1. fluidized bed reactor for burning coal with an elongated, vertical reaction space, a separator connected to the upper end of the reaction space for separating solid and gaseous components, a return line for returning separated solid components into the lower part of the reaction space, an entry device for fresh coal in the return line and a feed line for a gaseous medium, which ends in the mouth of the return line in the reaction space, characterized in that the feed line ( 33 , 34 ) for the gaseous medium ( 5 , 37 ) at least two Nozzles ( 36 , 30 , 31 ), which stood in a mutual lateral Ab ( 29 ) from each other

• - In at least one horizontal plane ( 27 , 28 ) below the upper third ( 23 ) of the length (L) of the cross section ( 22 ) of the mouth of the return line ( 6 , 7 , 8 ) in the reaction space ( 1 ) in the return line ( 8 ) are arranged and
• - Of which at least one ( 31 ) forms an acute angle ( 32 ) with the wall ( 39 ) of the reaction chamber ( 1 ) adjoining the mouth ( 22 ).

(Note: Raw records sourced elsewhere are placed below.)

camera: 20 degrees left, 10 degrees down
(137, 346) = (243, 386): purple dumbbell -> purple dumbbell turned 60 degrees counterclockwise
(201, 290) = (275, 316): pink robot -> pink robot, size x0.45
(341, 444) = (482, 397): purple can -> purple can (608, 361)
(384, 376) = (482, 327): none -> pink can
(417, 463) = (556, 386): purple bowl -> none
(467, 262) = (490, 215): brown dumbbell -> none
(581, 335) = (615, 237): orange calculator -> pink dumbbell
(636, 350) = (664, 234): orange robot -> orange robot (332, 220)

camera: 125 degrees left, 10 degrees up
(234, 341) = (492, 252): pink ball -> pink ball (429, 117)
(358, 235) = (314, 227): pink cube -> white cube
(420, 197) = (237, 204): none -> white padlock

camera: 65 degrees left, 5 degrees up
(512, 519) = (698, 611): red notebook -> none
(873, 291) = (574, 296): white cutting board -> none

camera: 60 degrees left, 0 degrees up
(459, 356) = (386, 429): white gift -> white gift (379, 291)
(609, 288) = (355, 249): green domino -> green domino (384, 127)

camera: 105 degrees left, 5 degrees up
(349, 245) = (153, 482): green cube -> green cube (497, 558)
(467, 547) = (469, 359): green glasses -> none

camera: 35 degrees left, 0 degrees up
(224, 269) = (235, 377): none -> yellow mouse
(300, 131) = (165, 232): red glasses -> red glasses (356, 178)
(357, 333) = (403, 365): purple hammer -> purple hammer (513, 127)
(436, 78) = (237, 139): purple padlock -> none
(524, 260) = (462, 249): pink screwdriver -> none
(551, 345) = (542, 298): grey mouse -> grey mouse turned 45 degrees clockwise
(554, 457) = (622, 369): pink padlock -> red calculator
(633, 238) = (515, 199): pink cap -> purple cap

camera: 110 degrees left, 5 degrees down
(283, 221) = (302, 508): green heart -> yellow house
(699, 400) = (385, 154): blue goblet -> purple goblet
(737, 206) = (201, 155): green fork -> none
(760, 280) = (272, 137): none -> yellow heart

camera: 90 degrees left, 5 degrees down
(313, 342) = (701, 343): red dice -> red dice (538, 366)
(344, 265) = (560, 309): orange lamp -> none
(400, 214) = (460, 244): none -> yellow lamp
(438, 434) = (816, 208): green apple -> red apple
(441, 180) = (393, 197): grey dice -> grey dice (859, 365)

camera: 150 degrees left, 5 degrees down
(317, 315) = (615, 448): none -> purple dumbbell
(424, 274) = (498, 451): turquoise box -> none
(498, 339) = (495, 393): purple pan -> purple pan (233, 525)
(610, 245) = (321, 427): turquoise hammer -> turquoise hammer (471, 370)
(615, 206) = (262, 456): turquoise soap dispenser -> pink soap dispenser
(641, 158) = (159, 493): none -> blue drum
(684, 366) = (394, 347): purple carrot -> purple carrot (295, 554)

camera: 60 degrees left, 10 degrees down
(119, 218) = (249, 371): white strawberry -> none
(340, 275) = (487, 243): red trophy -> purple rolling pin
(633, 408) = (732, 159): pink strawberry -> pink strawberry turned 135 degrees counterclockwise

2. Fluidized bed reactor according to claim 1, characterized in that between two and eight, preferably five nozzles ( 26 , 30 , 31 ) are arranged in a horizontal plane ( 27 , 28 ). 3. fluidized bed reactor according to claim 2, characterized in that a central nozzle ( 30 ) perpendicular to the wall ( 39 ) of the reaction chamber ( 1 ) is arranged. 4. fluidized bed reactor according to claim 3, characterized in that the acute angle ( 32 ) is greater, the further away a nozzle ( 31 ) from the central nozzle ( 30 ). 5. fluidized bed reactor according to claims 1 to 4, characterized in that at least one nozzle ( 26 , 30 , 31 ) to the upper end ( 2 ) of the reaction chamber ( 1 ) is arranged at an acute angle to the horizontal plane ( 27 , 28 ) . 6. fluidized bed reactor according to one of claims 1 to 5, characterized in that on the lower two thirds ( 24 , 25 ) of the cross section ( 22 ) of the mouth of the return line ( 6 , 7 , 8 ) in the reaction chamber ( 1 ) nozzles ( 26 , 30 , 31 ) are arranged in one or three preferably two horizontal planes ( 27 , 28 ). 7. fluidized bed reactor according to one of claims 1 to 6, characterized in that at least one of the nozzles ( 26 , 30 , 31 ) has a round or oval mouth cross-section. 8. fluidized bed reactor according to one of claims 1 to 6, characterized in that at least one of the nozzles ( 26 , 30 , 31 ) has a rectangular mouth cross section. 9. fluidized bed reactor according to one of claims 1 to 8, characterized in that at least one of the nozzles ( 26 , 30 , 31 ) for supplying a different gaseous medium ( 5 , 37 ) is easily seen. 10. Fluidized bed reactor according to claim 9, characterized in that the different gaseous medium is flue gas ( 5 ).